Let me try to give an example of a principal ideal of a ring $R$ that is locally free in the weak sense but not projective.
(I tried briefly, but I couldn't think of an example where $R$ is an integral domain. I suspect there are no such examples: every flat cyclic module over an integral domain is projective, and I think an "invariant factor" argument like the one below shows that it's enough to check on cyclic modules. EDIT: It is indeed impossible to produce such an example; see: Cartier, "Questions de rationalité des diviseurs en géométrie algébrique," here, Appendice, Lemme 5, p. 249.)
Incidentally, for finitely generated $R$-modules $M$, being locally free in the weaker sense is the same as being flat [Bourbaki AC II.3.4 Pr. 15]. ($R$ doesn't have to be noetherian for this; though some books seem to assume this.)

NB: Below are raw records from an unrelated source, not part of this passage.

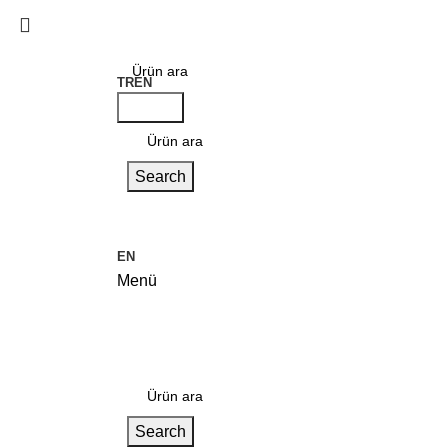
TR
EN
Search
Search
EN
Menü
Kategoriler
Search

Lemma. If $M$ is a finitely generated, and projective $R$-module, then its invariant factors are finitely generated.
(It looks to me as though the converse also true — i.e., that a finitely generated flat $R$-module is projective iff its invariant factors are finitely generated. Is that right? Is it well-known?)
Corollary. A flat ideal $I$ of $R$ is projective only if (and, I think, if) its annihilator is finitely generated.

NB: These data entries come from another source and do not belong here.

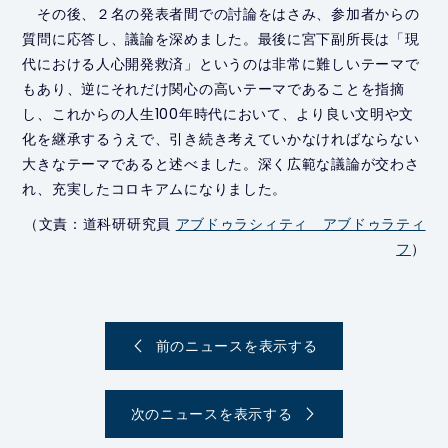
その後、２名の発表者間での討論をはさみ、参加者からの
質問に応答し、議論を深めました。最後に宮下副所長は「現
代における人心開発救済」というのは非常に難しいテーマで
もあり、逆にそれだけ関心の高いテーマであることを指摘
し、これからの人生100年時代において、より良い文明や文
化を継承するうえで、引き続き考えていかなければならない
大きなテーマであると述べました。深く広範な議論が交わさ
れ、充実したコロキアムになりました。
（文責：道科研研究員
アブドゥラシィティ アブドゥラティ
フ
）
前のニュースを表示する
投
稿
次のニュースを表示する
ナ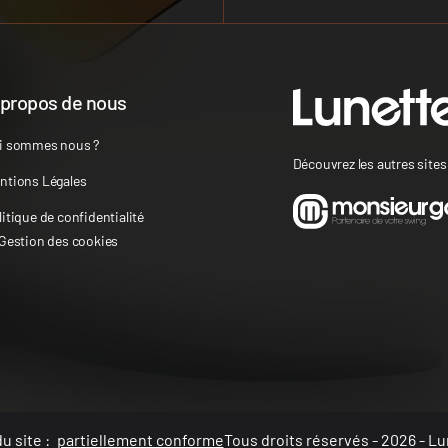
 propos de nous
i sommes nous ?
Découvrez les autres site
ntions Légales
litique de confidentialité
 Gestion des cookies
u site :
partiellement conforme
Tous droits réservés - 2026 - Lu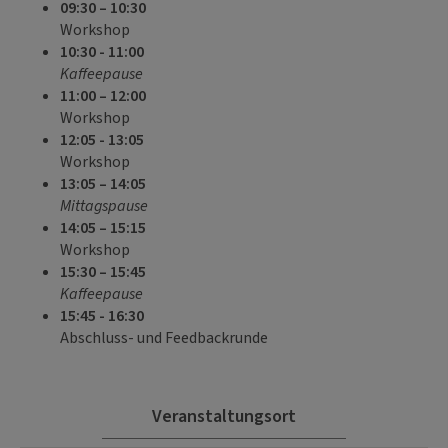
09:30 – 10:30
Workshop
10:30 - 11:00
Kaffeepause
11:00 – 12:00
Workshop
12:05 - 13:05
Workshop
13:05 – 14:05
Mittagspause
14:05 – 15:15
Workshop
15:30 – 15:45
Kaffeepause
15:45 - 16:30
Abschluss- und Feedbackrunde
Veranstaltungsort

Example. Let $S:=\bigoplus_{n=1}^{\infty}\mathbf{F}_2$, and let $R=\mathbf{Z}[S]$. (The elements of $R$ are thus expressions $\ell+s$, where $\ell\in\mathbf{Z}$ and $s=(s_1,s_2,\dots)$ of elements of $\mathbf{F}_2$ that eventually stabilize at $0$.) Consider the ideal $I=(2+0)$.
I first claim that for any prime ideal $\mathfrak{p}\in\mathrm{Spec}(R)$, the $R_{\mathfrak{p}}$-module $I_{\mathfrak{p}}$ is free of rank $0$ or $1$. There are three cases: (1) If $x\notin\mathfrak{p}$, then $I_{\mathfrak{p}}=R_{\mathfrak{p}}$. (2) If $x\in\mathfrak{p}$ and $\mathfrak{p}$ does not contain $S$, then $I_{\mathfrak{p}}=0$. (3) Finally, if both $x\in\mathfrak{p}$ and $S\subset\mathfrak{p}$, then $I_{\mathfrak{p}}$ is a principal ideal of $R_{\mathfrak{p}}$ with trivial annihilator.
It remains to show that $I$ is not projective as an $R$-module. But its annihilator is $S$, which is not finitely generated aver $R$.